Table of contents

Reviewing and working with the quick scan results (Watson Knowledge Catalog)

After the quick scan finishes analyzing and classifying data, review the discovery results, work on term assignments, and publish assets to one or more catalogs.

Quick scan provides insights about business term assignments, data class assignments, and data quality score. In the discovery job details, you can display information about discovered files, schemas, tables, and columns.

When you review the results, you can edit only term assignments. The remaining results are read-only. To work with the results, you must approve the discovered data assets. They are then loaded to a data quality project that you selected when you started a new discovery job, and added to the default catalog, but without the analysis results, such as term and data class assignments, and quality score. You can publish the analysis results from a data quality project.

Required permissions
To access quick scan results for projects in which you are a collaborator, you need the following user permission:
  • To review and publish results: Access data quality or Manage asset discovery
  • To rerun discovery jobs: Manage asset discovery and Manage data quality
  • To delete discovery jobs: Manage asset discovery

You must have one of the following roles in the data quality project that you select when starting a quick scan:

  • Data Steward to view discovery jobs and work with the results
  • Business Analyst and Data Operator to view, cancel, delete, or rerun discovery jobs and to review and publish assets and analysis results

To publish assets, you must also have the Admin or the Editor role in the catalog to which you want to publish.

  1. Go to Governance > Data discovery. Jobs that are ready for review are listed on the Action required tab.
  2. Find the job that you want to review and click its job ID to display a detailed list of discovered assets.

    The number of discovered schemas or tables might be smaller than the overall number of these objects in the connection. This difference can be due to, for example, the credentials used for discovery not allowing access to all objects or some schemas being empty.

  3. Review the information.
  4. Depending on the selected asset type, you have several options:

    Columns
    You can directly edit term assignments.

    You can assign or remove business terms to individual columns, to a selected set of columns, or to all columns on the current page at once. To change the term assignment for more than one column, select the columns and click Assign business term or Remove business term. Select one term to assign or remove, and click Update. When you assign a business term, the term is assigned to all selected columns where existing term assignments are overwritten. When you remove a business term, the term is removed from all of the selected columns that had the term assigned.

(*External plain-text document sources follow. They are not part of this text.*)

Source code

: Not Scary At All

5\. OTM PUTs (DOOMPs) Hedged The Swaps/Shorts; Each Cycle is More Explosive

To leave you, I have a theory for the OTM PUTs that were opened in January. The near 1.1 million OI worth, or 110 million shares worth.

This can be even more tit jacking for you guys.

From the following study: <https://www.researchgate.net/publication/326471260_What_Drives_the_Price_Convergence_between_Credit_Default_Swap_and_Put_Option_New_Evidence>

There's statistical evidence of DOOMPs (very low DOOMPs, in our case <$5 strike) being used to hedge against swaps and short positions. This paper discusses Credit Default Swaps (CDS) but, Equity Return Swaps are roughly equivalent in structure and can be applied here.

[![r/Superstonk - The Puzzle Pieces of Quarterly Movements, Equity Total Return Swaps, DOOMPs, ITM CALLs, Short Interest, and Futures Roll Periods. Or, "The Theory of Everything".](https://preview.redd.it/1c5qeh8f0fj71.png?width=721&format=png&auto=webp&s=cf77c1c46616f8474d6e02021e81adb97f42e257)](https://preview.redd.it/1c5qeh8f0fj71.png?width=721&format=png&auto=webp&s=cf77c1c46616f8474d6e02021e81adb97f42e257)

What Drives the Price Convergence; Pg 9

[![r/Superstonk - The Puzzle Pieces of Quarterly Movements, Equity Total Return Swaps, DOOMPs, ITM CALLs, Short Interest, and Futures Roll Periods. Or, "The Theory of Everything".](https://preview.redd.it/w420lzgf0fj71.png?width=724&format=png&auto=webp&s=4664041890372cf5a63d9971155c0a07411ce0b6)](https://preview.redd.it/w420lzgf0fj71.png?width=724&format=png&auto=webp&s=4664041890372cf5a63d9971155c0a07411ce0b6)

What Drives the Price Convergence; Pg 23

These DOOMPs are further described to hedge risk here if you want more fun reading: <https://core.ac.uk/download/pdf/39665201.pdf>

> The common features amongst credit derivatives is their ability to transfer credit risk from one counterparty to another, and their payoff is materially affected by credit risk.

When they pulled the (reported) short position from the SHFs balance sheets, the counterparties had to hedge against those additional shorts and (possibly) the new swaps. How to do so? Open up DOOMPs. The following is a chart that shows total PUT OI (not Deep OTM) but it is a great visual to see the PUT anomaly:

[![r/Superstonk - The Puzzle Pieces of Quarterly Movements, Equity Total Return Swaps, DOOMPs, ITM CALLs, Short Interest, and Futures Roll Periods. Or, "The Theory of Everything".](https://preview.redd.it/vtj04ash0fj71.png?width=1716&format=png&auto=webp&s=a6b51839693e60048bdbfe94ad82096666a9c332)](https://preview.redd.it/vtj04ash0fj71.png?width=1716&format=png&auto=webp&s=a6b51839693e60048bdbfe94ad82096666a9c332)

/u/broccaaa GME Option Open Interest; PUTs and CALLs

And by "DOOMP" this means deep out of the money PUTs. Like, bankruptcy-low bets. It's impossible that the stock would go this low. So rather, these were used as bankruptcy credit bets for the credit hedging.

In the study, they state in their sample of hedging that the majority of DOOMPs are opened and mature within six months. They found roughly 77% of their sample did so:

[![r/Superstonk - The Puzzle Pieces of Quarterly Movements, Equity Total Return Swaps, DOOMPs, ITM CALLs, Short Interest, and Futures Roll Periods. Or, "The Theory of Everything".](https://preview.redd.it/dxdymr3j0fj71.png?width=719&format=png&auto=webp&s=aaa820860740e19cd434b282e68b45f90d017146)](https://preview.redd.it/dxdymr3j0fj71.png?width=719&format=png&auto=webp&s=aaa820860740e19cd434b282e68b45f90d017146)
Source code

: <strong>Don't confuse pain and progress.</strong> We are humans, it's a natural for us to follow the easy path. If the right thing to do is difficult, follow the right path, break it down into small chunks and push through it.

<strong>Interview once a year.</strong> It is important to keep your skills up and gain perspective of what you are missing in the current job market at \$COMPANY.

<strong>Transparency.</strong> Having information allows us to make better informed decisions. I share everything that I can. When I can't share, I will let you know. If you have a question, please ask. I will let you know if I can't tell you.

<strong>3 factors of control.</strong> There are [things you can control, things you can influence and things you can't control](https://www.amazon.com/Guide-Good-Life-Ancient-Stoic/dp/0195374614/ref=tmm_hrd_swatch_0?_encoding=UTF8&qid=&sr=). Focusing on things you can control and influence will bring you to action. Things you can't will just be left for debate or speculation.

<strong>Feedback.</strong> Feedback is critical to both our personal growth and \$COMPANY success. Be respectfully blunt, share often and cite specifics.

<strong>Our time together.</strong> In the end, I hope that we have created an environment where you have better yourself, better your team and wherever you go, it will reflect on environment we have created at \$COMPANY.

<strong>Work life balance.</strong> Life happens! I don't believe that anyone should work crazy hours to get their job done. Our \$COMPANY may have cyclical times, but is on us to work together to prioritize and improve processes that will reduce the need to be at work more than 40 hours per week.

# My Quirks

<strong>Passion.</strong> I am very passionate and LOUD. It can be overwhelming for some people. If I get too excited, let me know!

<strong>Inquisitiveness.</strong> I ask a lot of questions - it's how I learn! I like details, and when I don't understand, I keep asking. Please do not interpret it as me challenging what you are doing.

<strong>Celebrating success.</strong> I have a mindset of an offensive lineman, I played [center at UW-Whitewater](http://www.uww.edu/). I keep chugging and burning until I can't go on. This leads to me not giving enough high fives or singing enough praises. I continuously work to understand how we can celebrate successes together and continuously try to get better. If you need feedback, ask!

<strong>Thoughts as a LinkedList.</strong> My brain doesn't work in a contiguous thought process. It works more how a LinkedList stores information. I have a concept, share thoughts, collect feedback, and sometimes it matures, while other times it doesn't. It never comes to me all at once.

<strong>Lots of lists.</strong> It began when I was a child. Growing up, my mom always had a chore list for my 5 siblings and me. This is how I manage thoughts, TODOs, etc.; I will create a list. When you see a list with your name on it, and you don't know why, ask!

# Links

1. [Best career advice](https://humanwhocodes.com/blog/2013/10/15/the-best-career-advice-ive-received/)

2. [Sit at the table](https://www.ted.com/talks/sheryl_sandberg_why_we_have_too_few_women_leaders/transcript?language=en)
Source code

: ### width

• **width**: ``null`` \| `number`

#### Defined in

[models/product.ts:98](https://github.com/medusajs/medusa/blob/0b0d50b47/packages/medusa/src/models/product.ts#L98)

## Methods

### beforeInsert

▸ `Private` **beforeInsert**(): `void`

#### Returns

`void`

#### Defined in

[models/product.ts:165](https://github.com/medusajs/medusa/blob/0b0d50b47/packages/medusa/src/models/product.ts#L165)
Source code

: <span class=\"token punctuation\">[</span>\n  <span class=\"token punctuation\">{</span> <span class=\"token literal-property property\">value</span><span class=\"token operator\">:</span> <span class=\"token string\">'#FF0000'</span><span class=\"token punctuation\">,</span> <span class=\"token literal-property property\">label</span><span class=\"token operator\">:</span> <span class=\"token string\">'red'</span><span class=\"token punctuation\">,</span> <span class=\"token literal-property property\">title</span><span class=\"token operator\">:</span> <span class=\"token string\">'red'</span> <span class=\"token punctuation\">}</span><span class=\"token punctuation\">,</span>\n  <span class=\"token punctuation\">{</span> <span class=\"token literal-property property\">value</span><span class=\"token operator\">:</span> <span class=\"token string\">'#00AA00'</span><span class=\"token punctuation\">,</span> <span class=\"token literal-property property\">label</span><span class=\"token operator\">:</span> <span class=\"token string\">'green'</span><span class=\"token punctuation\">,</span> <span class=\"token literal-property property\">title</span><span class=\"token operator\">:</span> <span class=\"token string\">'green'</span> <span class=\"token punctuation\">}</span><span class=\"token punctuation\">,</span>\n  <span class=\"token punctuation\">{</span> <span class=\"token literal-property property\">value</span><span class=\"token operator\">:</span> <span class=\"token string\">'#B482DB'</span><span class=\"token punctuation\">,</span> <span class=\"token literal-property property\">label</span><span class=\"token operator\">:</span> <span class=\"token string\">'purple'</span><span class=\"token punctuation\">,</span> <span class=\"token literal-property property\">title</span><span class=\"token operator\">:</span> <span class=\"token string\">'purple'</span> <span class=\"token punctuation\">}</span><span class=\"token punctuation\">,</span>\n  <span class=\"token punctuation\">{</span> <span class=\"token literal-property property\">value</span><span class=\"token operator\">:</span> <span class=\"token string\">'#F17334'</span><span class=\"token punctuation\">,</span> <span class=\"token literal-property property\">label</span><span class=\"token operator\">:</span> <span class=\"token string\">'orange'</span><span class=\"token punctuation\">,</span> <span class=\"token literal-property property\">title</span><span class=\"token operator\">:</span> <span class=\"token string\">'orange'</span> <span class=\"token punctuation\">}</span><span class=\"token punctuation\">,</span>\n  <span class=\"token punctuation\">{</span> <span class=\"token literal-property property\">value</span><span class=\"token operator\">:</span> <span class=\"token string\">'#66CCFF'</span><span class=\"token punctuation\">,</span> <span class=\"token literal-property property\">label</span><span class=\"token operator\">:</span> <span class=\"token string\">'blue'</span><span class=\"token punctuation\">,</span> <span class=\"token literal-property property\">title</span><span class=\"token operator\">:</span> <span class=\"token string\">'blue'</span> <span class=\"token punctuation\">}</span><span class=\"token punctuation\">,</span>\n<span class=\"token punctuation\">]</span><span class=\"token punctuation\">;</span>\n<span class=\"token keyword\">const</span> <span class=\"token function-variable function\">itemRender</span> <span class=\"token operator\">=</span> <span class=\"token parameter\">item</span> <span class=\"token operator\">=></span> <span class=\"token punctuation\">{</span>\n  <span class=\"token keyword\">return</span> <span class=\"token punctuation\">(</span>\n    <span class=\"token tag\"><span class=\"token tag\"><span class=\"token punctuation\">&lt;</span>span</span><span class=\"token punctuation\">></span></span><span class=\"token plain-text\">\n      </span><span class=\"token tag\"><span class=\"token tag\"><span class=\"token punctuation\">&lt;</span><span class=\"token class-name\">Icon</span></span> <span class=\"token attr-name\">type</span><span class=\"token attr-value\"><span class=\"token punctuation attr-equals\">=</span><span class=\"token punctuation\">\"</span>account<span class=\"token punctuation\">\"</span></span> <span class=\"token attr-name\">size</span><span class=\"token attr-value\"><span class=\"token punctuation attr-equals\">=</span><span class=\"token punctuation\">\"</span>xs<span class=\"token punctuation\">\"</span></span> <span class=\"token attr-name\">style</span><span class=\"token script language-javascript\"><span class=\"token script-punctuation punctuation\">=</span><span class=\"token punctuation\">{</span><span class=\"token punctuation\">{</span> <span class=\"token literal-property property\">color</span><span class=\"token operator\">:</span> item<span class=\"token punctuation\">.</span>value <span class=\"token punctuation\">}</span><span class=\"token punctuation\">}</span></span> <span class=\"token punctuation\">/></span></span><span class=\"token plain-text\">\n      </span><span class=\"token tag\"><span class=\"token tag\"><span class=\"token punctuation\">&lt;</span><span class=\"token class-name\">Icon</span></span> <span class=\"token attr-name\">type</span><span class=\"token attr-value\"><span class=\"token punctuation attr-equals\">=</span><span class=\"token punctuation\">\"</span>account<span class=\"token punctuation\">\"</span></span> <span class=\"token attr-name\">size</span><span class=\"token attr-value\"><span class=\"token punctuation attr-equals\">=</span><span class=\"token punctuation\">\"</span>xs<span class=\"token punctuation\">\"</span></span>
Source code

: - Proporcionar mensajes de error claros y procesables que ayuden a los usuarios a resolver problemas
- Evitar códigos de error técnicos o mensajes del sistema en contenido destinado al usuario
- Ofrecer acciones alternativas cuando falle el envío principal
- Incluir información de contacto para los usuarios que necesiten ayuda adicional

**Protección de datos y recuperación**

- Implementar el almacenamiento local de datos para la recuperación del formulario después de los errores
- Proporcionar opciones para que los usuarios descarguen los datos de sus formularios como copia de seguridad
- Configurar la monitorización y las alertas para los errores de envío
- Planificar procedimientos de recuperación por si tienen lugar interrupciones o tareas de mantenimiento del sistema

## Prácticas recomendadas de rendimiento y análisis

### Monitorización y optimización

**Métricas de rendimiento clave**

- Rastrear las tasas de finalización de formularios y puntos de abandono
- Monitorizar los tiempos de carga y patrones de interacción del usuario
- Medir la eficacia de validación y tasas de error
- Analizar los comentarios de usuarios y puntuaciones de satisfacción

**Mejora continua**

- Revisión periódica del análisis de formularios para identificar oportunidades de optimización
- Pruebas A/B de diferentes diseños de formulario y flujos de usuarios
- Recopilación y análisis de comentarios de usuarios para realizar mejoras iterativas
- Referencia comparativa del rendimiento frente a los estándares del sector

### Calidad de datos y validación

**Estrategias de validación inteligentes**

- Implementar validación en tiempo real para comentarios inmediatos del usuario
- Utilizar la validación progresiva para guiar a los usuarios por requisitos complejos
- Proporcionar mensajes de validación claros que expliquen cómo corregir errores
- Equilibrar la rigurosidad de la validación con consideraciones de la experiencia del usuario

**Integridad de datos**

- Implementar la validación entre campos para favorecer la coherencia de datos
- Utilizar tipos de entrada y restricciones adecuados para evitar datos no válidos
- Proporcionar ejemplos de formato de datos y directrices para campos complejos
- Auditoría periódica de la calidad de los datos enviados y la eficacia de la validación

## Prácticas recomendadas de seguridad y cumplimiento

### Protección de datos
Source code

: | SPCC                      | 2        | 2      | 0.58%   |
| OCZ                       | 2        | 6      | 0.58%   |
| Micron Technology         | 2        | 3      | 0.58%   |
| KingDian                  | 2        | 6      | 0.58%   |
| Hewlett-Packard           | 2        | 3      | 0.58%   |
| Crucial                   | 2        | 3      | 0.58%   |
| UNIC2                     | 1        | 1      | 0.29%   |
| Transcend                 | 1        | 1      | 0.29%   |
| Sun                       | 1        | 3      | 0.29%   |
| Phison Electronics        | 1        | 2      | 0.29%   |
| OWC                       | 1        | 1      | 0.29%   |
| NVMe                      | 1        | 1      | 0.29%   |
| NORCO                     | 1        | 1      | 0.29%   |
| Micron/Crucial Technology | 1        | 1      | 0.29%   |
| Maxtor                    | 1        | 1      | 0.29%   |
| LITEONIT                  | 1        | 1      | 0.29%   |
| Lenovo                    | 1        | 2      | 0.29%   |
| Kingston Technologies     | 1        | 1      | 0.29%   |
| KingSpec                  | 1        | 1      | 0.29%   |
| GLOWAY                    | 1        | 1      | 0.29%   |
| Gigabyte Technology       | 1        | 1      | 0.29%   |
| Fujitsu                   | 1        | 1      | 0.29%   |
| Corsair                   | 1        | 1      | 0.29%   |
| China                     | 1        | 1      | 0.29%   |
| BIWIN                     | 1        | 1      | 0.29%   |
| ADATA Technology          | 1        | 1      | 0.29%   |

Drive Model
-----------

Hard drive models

    To assign business terms to or remove terms from a single column, you can select the column and click Assign business term or Remove business term, or click the edit (edit icon) icon in the respective Assigned business terms, Suggested business terms, or Actions column.

    Files or tables
    You can publish or, optionally, audit assets. These actions are not available for columns.

    To publish assets, select the assets, and click Publish assets. Then, select the catalog to which you want to publish. When you click Publish, the selected assets are shared to this catalog, along with the analysis results, including business term and data class assignments and data quality metadata. If the respective connection does not yet exist in the catalog,the connection is also published. You can publish assets to as many catalogs as you want. However, business term assignments are published only once.

    Optionally, click Audit assets to audit your sensitive data. For more information, see the Auditing your sensitive data with IBM Guardium topic.

    Tables
    You can click the table name to see some basic details about its columns: column name, context, quality, assigned and suggested data classes and business terms. You can edit the term assignments by clicking the edit icon and you can publish the asset.

    For each table, you can click View details to see the analysis results, data quality information, and details about data classes and data types. Work with the tabs to drill down into specific quality details. After you review the information, return to the results to publish the asset from there.

    Schemas
    You can publish assets. Auditing assets is not possible.

    Publishing a schema is equivalent to selecting and then publishing all data assets in that schema. The review status for a schema is derived from the statuses of the individual data assets. For example, it is set to Submitted if one or more of the data assets are submitted for publishing. The status Published is set for the schema only after all data assets are published. Thus, the status of the schema might change if anyone publishes a data asset of this schema directly.

    If any of the schema’s tables are already in Loading status, publishing at the schema level is not possible. If you publish the entire schema after any of the schema’s tables were already published from the list of discovered tables, those tables will be published again together with the not yet published ones.

After you review a data asset and publish it, the status of the data asset changes to published and each catalog to which the asset is published is listed. This process can take a while. You might need to refresh the page manually several times before the new status shows. You can add published assets from a catalog to any analytics project. To be able to work with a published asset in a data quality project, you must publlish it to the default catalog. The data asset is then synced to the Information assets view from where you can add the asset to a data quality project.

The job status changes to reviewed after all data assets are published.